[Human keypoint data]
________________________________________

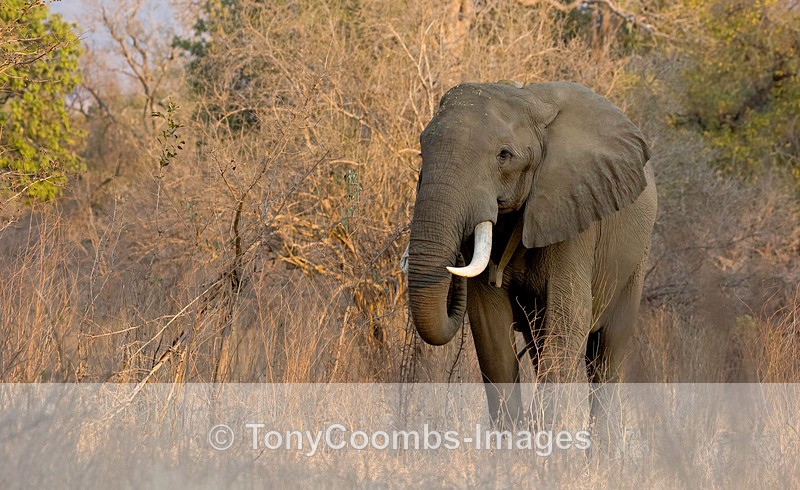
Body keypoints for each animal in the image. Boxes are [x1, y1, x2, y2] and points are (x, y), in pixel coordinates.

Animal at [405, 81, 657, 430]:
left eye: (504, 155)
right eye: (422, 151)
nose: (453, 262)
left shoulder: (574, 208)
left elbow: (568, 317)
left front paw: (546, 442)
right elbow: (490, 329)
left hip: (636, 260)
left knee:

________________________________________

Aim of the exercise:
Copy out the records above in full, exactly as written, but not the pictures.

Result:
Body keypoints for each animal in the image. Boxes are [x1, y1, x2, y2] and points are (x, y), in pixel coordinates.

Animal at [405, 81, 657, 430]:
left eye: (504, 155)
right eye: (422, 151)
nose: (453, 262)
left shoulder: (574, 208)
left elbow: (568, 317)
left front paw: (546, 442)
right elbow: (490, 329)
left hip: (636, 260)
left knee:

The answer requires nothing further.